ICMS: guerra fiscal ou de jurisprudência?

    Eduardo Diamantino
    05/10/2009
VALOR ECONÔMICO

O noticiário jurídico anda movimentado. Jurisprudência já teve como função pacificar as relações, transmitindo segurança jurídica. Pelo jeito mudou.

Às vezes acredito que nós, advogados, somos treinados a gostar das coisas do jeito delas. As mudanças são sempre coisas de revolucionário e implicam, necessariamente, uma ruptura da ordem vigente.

Os tribunais superiores nos mostram que estamos radicalizando. Nos últimos tempos deparamo-nos com interessantes mudanças nos julgamentos de teses do IPI, alíquota zero não-tributado, crédito-prêmio e uma triste lista de derrotas do contribuinte.

Para não dizer que só existem espinhos nessa absurda relativização da coisa julgada, temos a interessante notícia de que o STJ passou a autorizar a restituição do ICMS pago a maior em casos de substituição tributária.

Pensava eu que tal tese estivesse totalmente superada com o julgamento da ação direta de inconstitucionalidade (Adin) 1.851-4/AL, que teve como requerente a Confederação Nacional do Comércio e requerido, o governador do Estado de Alagoas.
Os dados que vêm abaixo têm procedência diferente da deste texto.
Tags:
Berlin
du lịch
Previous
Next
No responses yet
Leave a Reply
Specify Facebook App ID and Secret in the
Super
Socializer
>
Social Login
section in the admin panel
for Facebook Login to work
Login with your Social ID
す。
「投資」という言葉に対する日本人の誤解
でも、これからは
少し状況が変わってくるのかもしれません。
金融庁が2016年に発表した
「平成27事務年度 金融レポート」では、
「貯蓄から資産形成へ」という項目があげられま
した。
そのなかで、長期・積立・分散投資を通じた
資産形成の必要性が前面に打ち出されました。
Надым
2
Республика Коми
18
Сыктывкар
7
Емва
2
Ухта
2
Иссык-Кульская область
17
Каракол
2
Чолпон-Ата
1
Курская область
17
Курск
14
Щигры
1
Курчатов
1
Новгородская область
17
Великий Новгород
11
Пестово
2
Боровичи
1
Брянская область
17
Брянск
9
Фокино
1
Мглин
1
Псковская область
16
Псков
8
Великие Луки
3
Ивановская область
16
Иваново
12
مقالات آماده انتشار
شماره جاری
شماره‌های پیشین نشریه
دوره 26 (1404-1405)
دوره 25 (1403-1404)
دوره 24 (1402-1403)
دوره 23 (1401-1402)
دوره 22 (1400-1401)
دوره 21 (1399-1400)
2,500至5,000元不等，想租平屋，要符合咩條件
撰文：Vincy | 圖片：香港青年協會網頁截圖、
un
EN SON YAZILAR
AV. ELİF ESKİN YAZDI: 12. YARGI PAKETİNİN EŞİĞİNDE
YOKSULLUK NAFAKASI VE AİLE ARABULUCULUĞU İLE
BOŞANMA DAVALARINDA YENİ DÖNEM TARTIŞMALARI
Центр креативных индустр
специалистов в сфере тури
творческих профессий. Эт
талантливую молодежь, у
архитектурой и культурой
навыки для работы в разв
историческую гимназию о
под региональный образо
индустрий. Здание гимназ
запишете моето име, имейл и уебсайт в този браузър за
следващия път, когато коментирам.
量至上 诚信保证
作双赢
Esse julgamento concluiu que independentemente do valor da operação estar menor do que o presumido na operação de substituição tributária, o contribuinte não terá direito de se valer da diferença.

A partir de então, o Supremo Tribunal Federal (STF) enterrou o pretenso direito dos contribuintes de repetirem eventuais débitos tributários decorrentes de produtos sobre substituição tributária que tinham sido comercializados por valor inferior. À época muito se comentou sobre essa decisão. A doutrina esbravejou e inúmeras ações em curso foram alteradas. As decisões de primeira instância que tendiam à concessão da restituição caíram por terra.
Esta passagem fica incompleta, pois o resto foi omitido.